Skyline Drive

We live about 80 miles from the Blue Ridge Mountains in Virginia.  I have lived in Virginia my whole life.  When we were first married, we lived in Charlottesville, which is literally in the foothills.  And I am embarrassed to tell you that I had never been on the Skyline Drive. 

We had such a lovely time at the beach, Roger suggested that we drive the other way and do a little leaf peeping.  This was about two weeks before Hurricane Sandy blew through and probably stripped all the remaining leaves off the trees.

You can get to Charlottesville in an hour on I-64 but we decided to save that boring piece of road for the ride home and set off on Staples Mill Road aka Route 33.  This is a two lane road, winding from one small rural community to the next.  Eventually, we stopped for nourishment in Louisa before heading for one of the entry points on the Skyline Drive.

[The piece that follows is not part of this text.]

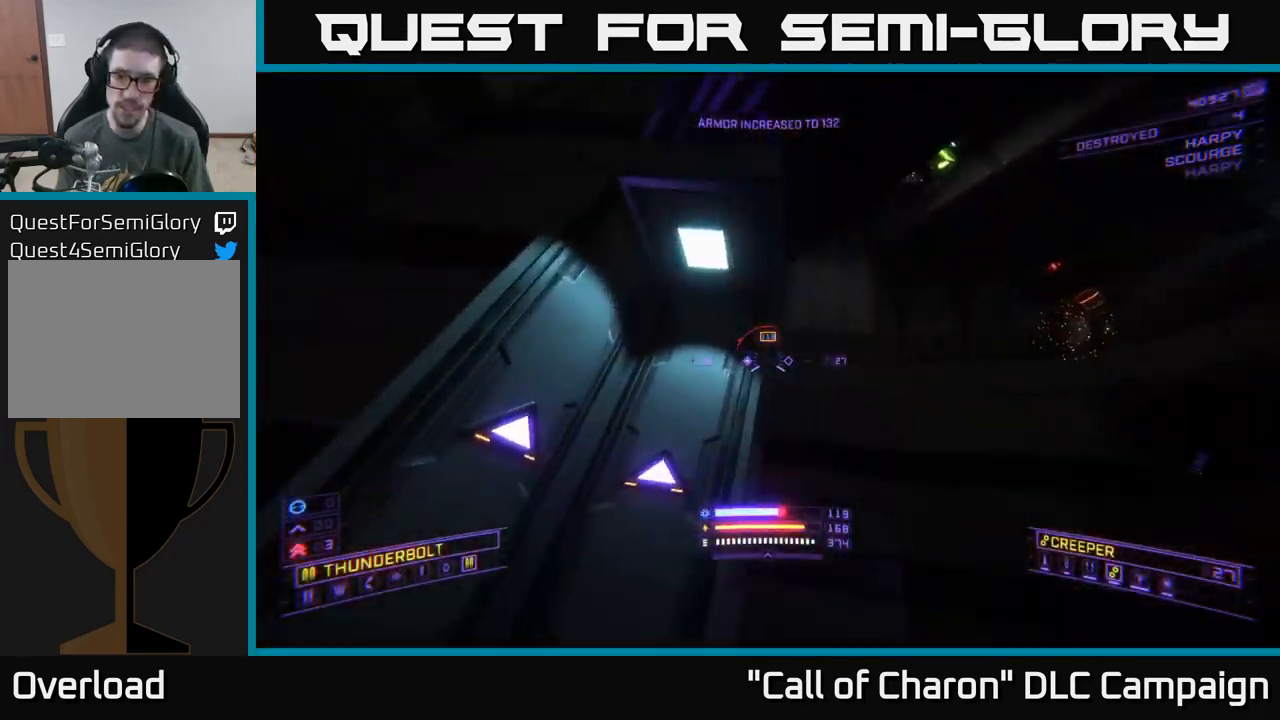
{"buttons": ["A"], "left_stick": "up-right", "right_stick": "left", "events": [[83, "R3", "down"], [167, "right_stick", "down-left"], [283, "right_stick", "left"], [300, "A", "down"], [383, "R3", "up"]]}
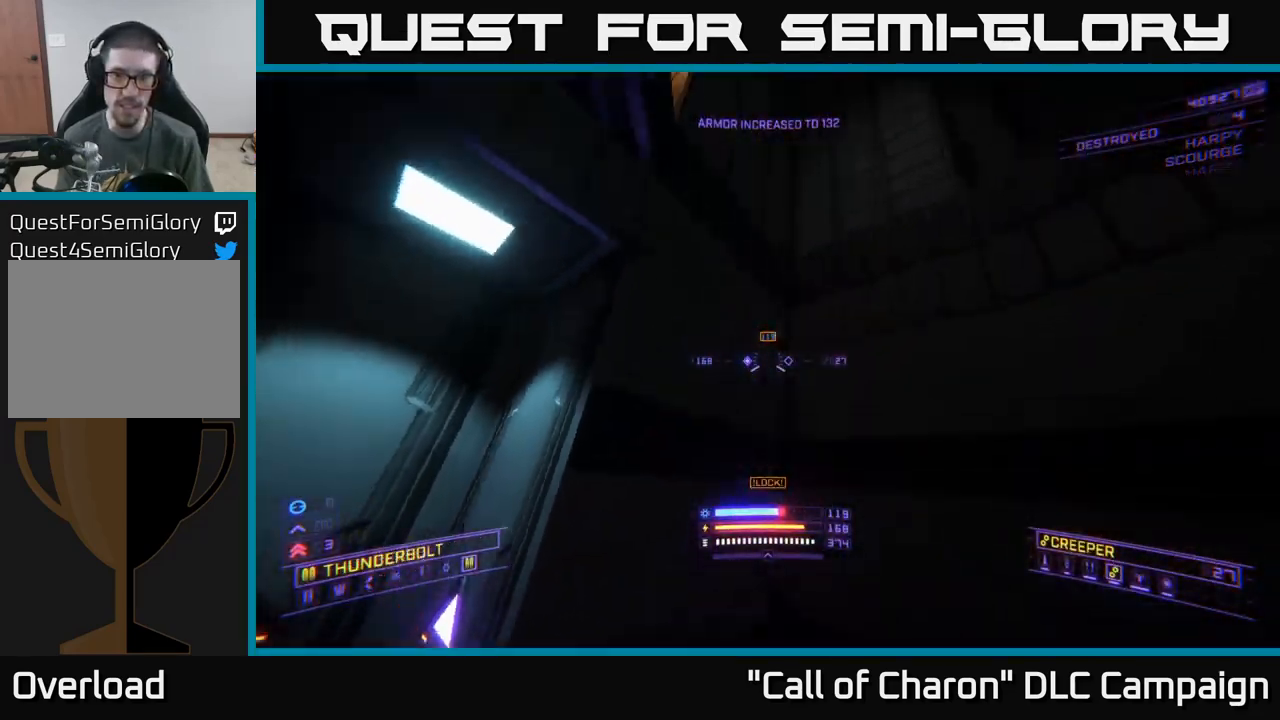
{"buttons": ["A", "R3"], "left_stick": "up-right", "right_stick": "down-left", "events": [[250, "right_stick", "center"], [417, "right_stick", "down-left"], [483, "R3", "down"]]}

This was a WPA project during the Great Depression and the CCC – Civilian Conservation Corps – continued to work on it until it was completed.  Many of the overlooks are being repaved with stimulus money, in case you wondered where that money went. 

The overlooks face in both directions and alternate as you drive along, so you can look down on the Shenandoah Valley or across the far mountains.  Sadly, most of the mountain overlooks were closed for repairs.

Turns out that you can buy a lifetime pass to this and all the other National Parks for only $10 if you are a senior.  The ticket lady looked at our silver hair and told us about this great deal; we happily paid less money than it would have cost to go through just once as a young person.

Put your feet up and enjoy a leisurely look at the Blue Ridge Mountains as the leaves turn in autumn.

One of the first overlooks reminded us why they call these the Blue Ridge Mountains

After a while, we got to look in the other direction, seeing some of the fall color.

Behind us, we could often see solid walls of rock.  The road was cut right through this.

They used rock pieces to create low walls at the edge of the overlooks. 

A close-up look at the side of one mountain.  The foggy-looking spots are actually trees that have shed all their leaves.

A last look before we got off the Skyline Drive

Remember, as we stood there, this was all we could see for miles in all directions.  It was clear and just cool enough for long sleeves.  There was almost no noise but the sound of birds and bees.  And the occasion silver-haired tourist, stopping beside us with the obligatory camera.  One of the joys of running away from work on a weekday is that there are rarely crowds of any kind.

I looked out at those rolling hills and thought about the people who lived on the Eastern Seaboard and decided that wasn’t enough for them.  They loaded up a horse and maybe a wagon and set off to climb these mountains and see what was on the other side.  Makes me tired just to think about it.


Sunrise, Moonrise

Neither of us grew up in a family that took vacations.  Other than visiting family for big events like weddings, I can remember only one time when my family went away overnight – and I was already in college.

So it seemed natural to Roger and I not to worry about vacations when our children were growing up.  It was only after we were alone again that we began to seriously consider the joys of getting away.

In general, that means just two or three days. We have taken a week to see Charleston and Asheville, NC, mainly because both trips involve such a long drive but we find ourselves antsy to get home by the third day and exhausted when we finally get back.

One or two nights away seems to suit both of us just fine.  It is enough to step away from the routine of work and house, to soothe our eyes with new sights and let someone else do the cooking.  We have also grown to love running away from home for the day.

The trip to Virginia Beach was two nights, scheduled not only for the sand sculpture but because it was going to be a full moon.  That let me sit on the balcony and watch the silvery disk rise and leave a shining path on the water.  I can close my eyes and see it still. 

With daylight savings time, it was still light enough to see the blue of the sky

The sunrise was equally beautiful and I took what would have been a whole roll of film in the old days.  The colors of the sky and clouds was like a painting.

The stage is set

The sun finally makes its appearance

Coming home from two days of ocean therapy left us both feeling rested and relaxed.  Our feet weren’t tired from too much sightseeing. It was as if I had my batteries recharged.